The most common usage for Badfish standalone tool was against single servers, which functionality doesn’t take much advantage of an asynchronous execution of multiple actions. Although we also managed to reduce the execution time for a single server action, the greatest benefit of this modifications will be reflected with its use against multiple servers. This is the case of QUADS which makes use of Badfish for most of it’s provisioning steps. Furthermore, with the introduction of the
--host-list argument, which takes a plain text file with a list of servers FQDNs, we can now appreciate significant improvements in execution time for actions to be committed against multiple servers at once.
One of the greatest pain points we managed to identify in the performance metrics of Badfish were the repeated HTTP get requests to the Redfish API. Some methods were requesting data from the same entry point that was returning the same data every time it was called. async_lru to the rescue.
With a simple decorator on the base method for all our Redfish API GET requests, now all the calls to this method which have the same parameters, in our case
uri, will now be executed only the first time it’s called, it’s results stored in the alru_cache, and any subsequent calls to pick up the response from this methods cache instead of sending yet another HTTP request to the server.
The logging conundrums
As we mentioned on our previous post, Asyncio is in charge of releasing the python execution lock from heavy I/O tasks and in this case the python logging library is not an asynchronous friendly component as it operates within the realms of I/O.
In comes the queue. Since Python 3.2, a new handler was introduced to the logging library, the QueueHandler class, which comes along with the QueueListener. This QueueListener is now in charge of starting its own thread to watch a queue and send records to the logging handlers it manages. On the other hand, the QueueHandler pushes records into the queue. This now makes the logging I/O entirely non-blocking.

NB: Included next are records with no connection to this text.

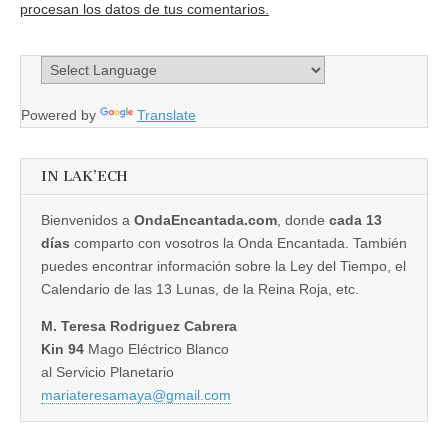
procesan los datos de tus comentarios.
Powered by
Translate
IN LAK’ECH
Bienvenidos a
OndaEncantada.com
, donde
cada 13
días
comparto con vosotros la Onda Encantada. También
puedes encontrar información sobre la Ley del Tiempo, el
Calendario de las 13 Lunas, de la Reina Roja, etc.
M. Teresa Rodriguez Cabrera
Kin 94
Mago Eléctrico Blanco
al Servicio Planetario
mariateresamaya@gmail.com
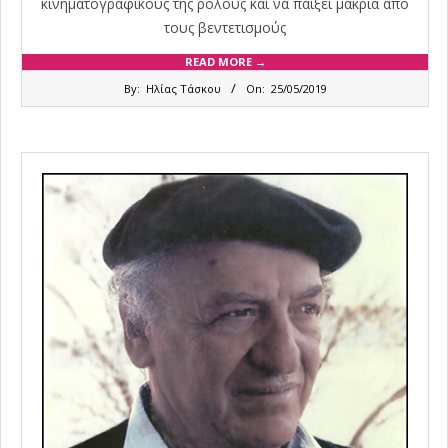
κινηματογραφικούς της ρόλους και να παίξει μακριά από
τους βεντετισμούς
READ MORE →
2019-
By:
Ηλίας Τάσκου
On:
25/05/2019
05-
25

An issue we had to address now was making sense of the disordered output. With the now asynchronous execution of multiple actions on multiple servers, the output returned to the stdout comes out all scrambled. For a better readability of those, we have included a prefix tag to the log messages which indicates the hostname for which the action is being executed. Additionally, we have included a summary of all tasks with hostname and final status for the action at the completion of all tasks which reads SUCCESSFUL or FAILED accordingly. Note that the prefix hostname on the output logs will only be visible when running with
WARNING: The following graphs might be disturbing to some readers.
Taking into consideration the aforementioned improvements and the previous lack of those, the performance results we got are outstanding.

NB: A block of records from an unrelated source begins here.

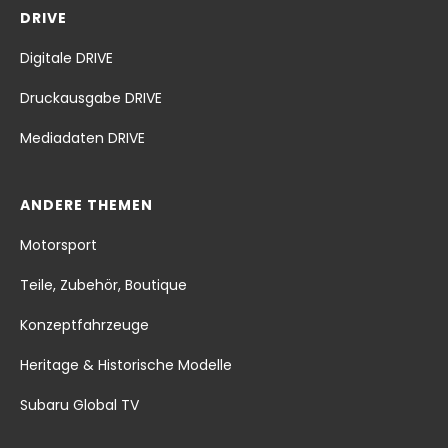
DRIVE
Digitale DRIVE
Druckausgabe DRIVE
Mediadaten DRIVE
ANDERE THEMEN
Motorsport
Teile, Zubehör, Boutique
Konzeptfahrzeuge
Heritage & Historische Modelle
Subaru Global TV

These results illustrated here show a magnificent improvement in our execution time against multiple servers. It’s also worth to mention the performance improvement for a single node which is mostly benefiting from the alru_cache and some additional re-factoring.
The future of Badfish
Along with these changes we also included the use of setuptools for the independence of Badifsh, which can now be installed via the setup.py script. In the future we would like the Badfish code to be completely removed from inside the QUADS code base and for it to be brought by as an external library dependency to be imported as either an RPM or a PyPI package. We expect with these changes to encourage other projects to integrate Badfish into their code base as a handy tool, verified and tested, for wrangling an heterogeneous set of servers.